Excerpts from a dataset

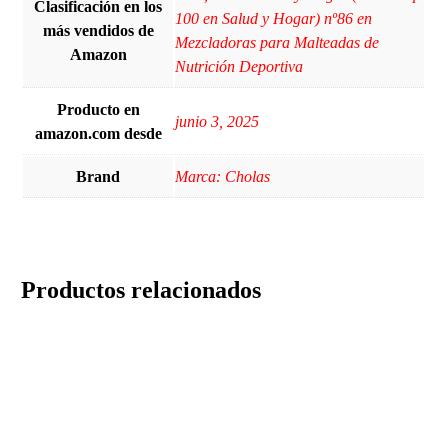
Clasificación en los
100 en Salud y Hogar) nº86 en
más vendidos de
Mezcladoras para Malteadas de
Amazon
Nutrición Deportiva
Producto en
junio 3, 2025
amazon.com desde
Brand
Marca: Cholas
Productos relacionados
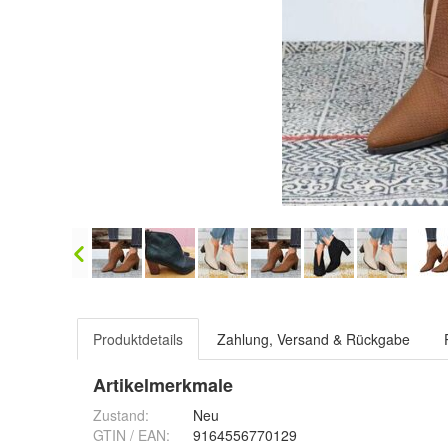
Produktdetails
Zahlung, Versand & Rückgabe
Artikelmerkmale
Zustand:
Neu
GTIN / EAN:
9164556770129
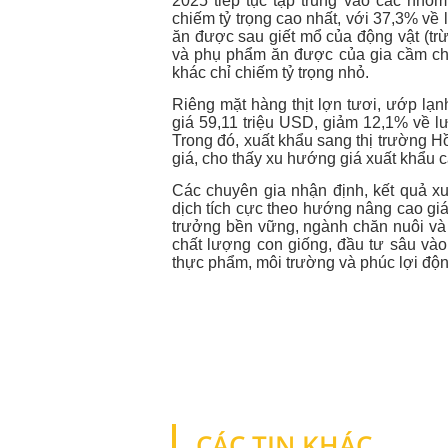
2025 tiếp tục tập trung vào các nhó
chiếm tỷ trọng cao nhất, với 37,3% về 
ăn được sau giết mổ của động vật (trừ
và phụ phẩm ăn được của gia cầm chi
khác chỉ chiếm tỷ trọng nhỏ.
Riêng mặt hàng thịt lợn tươi, ướp lạn
giá 59,11 triệu USD, giảm 12,1% về l
Trong đó, xuất khẩu sang thị trường 
giá, cho thấy xu hướng giá xuất khẩu cải
Các chuyên gia nhận định, kết quả x
dịch tích cực theo hướng nâng cao giá t
trưởng bền vững, ngành chăn nuôi và c
chất lượng con giống, đầu tư sâu và
thực phẩm, môi trường và phúc lợi độn
CÁC TIN KHÁC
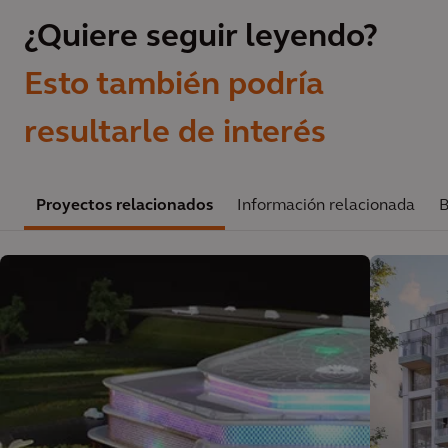
¿Quiere seguir leyendo?
Esto también podría
resultarle de interés
Proyectos relacionados
Información relacionada
B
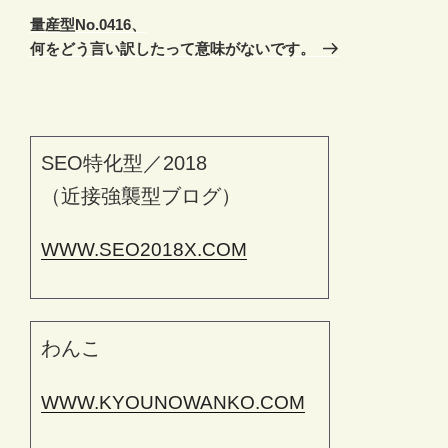
の
ー
量産型No.0416、
投
シ
何をどう言い訳したって意味がないです。
稿
ョ
ン
SEO特化型／2018
（近接強襲型ブログ）
WWW.SEO2018X.COM
わんこ
WWW.KYOUNOWANKO.COM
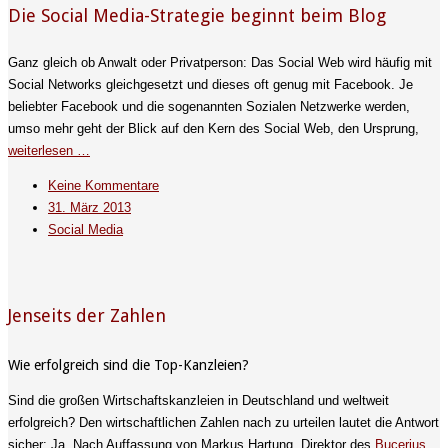
Die Social Media-Strategie beginnt beim Blog
Ganz gleich ob Anwalt oder Privatperson: Das Social Web wird häufig mit
Social Networks gleichgesetzt und dieses oft genug mit Facebook. Je
beliebter Facebook und die sogenannten Sozialen Netzwerke werden,
umso mehr geht der Blick auf den Kern des Social Web, den Ursprung,
weiterlesen …
Keine Kommentare
31. März 2013
Social Media
Jenseits der Zahlen
Wie erfolgreich sind die Top-Kanzleien?
Sind die großen Wirtschaftskanzleien in Deutschland und weltweit
erfolgreich? Den wirtschaftlichen Zahlen nach zu urteilen lautet die Antwort
sicher: Ja. Nach Auffassung von Markus Hartung, Direktor des
Bucerius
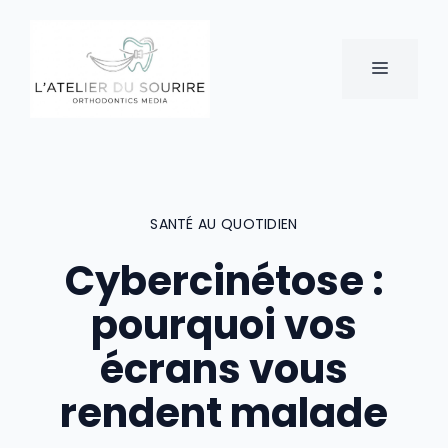
Aller
au
contenu
MENU
SANTÉ AU QUOTIDIEN
Cybercinétose :
pourquoi vos
écrans vous
rendent malade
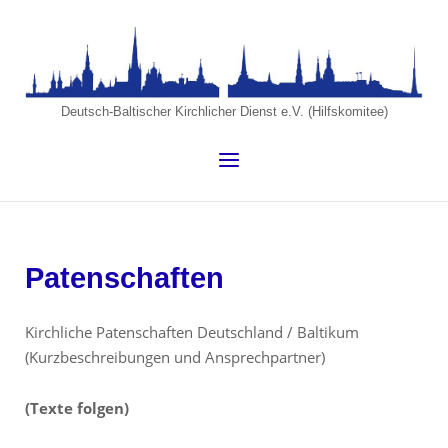
Skip
to
Home
content
Deutsch-Baltischer Kirchlicher Dienst e.V. (Hilfskomitee)
Menu
Patenschaften
Kirchliche Patenschaften Deutschland / Baltikum
(Kurzbeschreibungen und Ansprechpartner)
(Texte folgen)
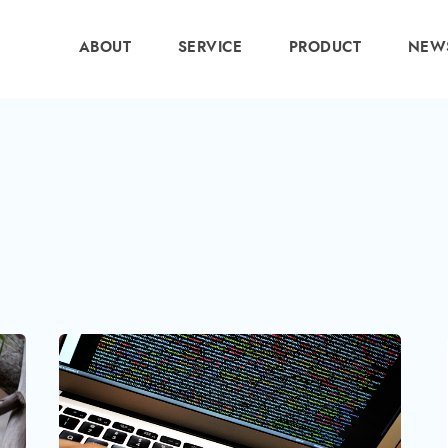
ABOUT
SERVICE
PRODUCT
NEW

• Exercise description: Please copy out every line of the items above word for word, leaving the pictures out of your answer.

• Written solution:
Clasificación en los
100 en Salud y Hogar) nº86 en
más vendidos de
Mezcladoras para Malteadas de
Amazon
Nutrición Deportiva
Producto en
junio 3, 2025
amazon.com desde
Brand
Marca: Cholas
Productos relacionados
Produktdetails
Zahlung, Versand & Rückgabe
Artikelmerkmale
Zustand:
Neu
GTIN / EAN:
9164556770129
2025 tiếp tục tập trung vào các nhó
chiếm tỷ trọng cao nhất, với 37,3% về 
ăn được sau giết mổ của động vật (trừ
và phụ phẩm ăn được của gia cầm chi
khác chỉ chiếm tỷ trọng nhỏ.
Riêng mặt hàng thịt lợn tươi, ướp lạn
giá 59,11 triệu USD, giảm 12,1% về l
Trong đó, xuất khẩu sang thị trường 
giá, cho thấy xu hướng giá xuất khẩu cải
Các chuyên gia nhận định, kết quả x
dịch tích cực theo hướng nâng cao giá t
trưởng bền vững, ngành chăn nuôi và c
chất lượng con giống, đầu tư sâu và
thực phẩm, môi trường và phúc lợi độn
CÁC TIN KHÁC
¿Quiere seguir leyendo?
Esto también podría
resultarle de interés
Proyectos relacionados
Información relacionada
B
の
ー
量産型No.0416、
投
シ
何をどう言い訳したって意味がないです。
稿
ョ
ン
SEO特化型／2018
（近接強襲型ブログ）
WWW.SEO2018X.COM
わんこ
WWW.KYOUNOWANKO.COM
Die Social Media-Strategie beginnt beim Blog
Ganz gleich ob Anwalt oder Privatperson: Das Social Web wird häufig mit
Social Networks gleichgesetzt und dieses oft genug mit Facebook. Je
beliebter Facebook und die sogenannten Sozialen Netzwerke werden,
umso mehr geht der Blick auf den Kern des Social Web, den Ursprung,
weiterlesen …
Keine Kommentare
31. März 2013
Social Media
Jenseits der Zahlen
Wie erfolgreich sind die Top-Kanzleien?
Sind die großen Wirtschaftskanzleien in Deutschland und weltweit
erfolgreich? Den wirtschaftlichen Zahlen nach zu urteilen lautet die Antwort
sicher: Ja. Nach Auffassung von Markus Hartung, Direktor des
Bucerius
Aller
au
contenu
MENU
SANTÉ AU QUOTIDIEN
Cybercinétose :
pourquoi vos
écrans vous
rendent malade
Skip
to
Home
content
Deutsch-Baltischer Kirchlicher Dienst e.V. (Hilfskomitee)
Menu
Patenschaften
Kirchliche Patenschaften Deutschland / Baltikum
(Kurzbeschreibungen und Ansprechpartner)
(Texte folgen)
ABOUT
SERVICE
PRODUCT
NEW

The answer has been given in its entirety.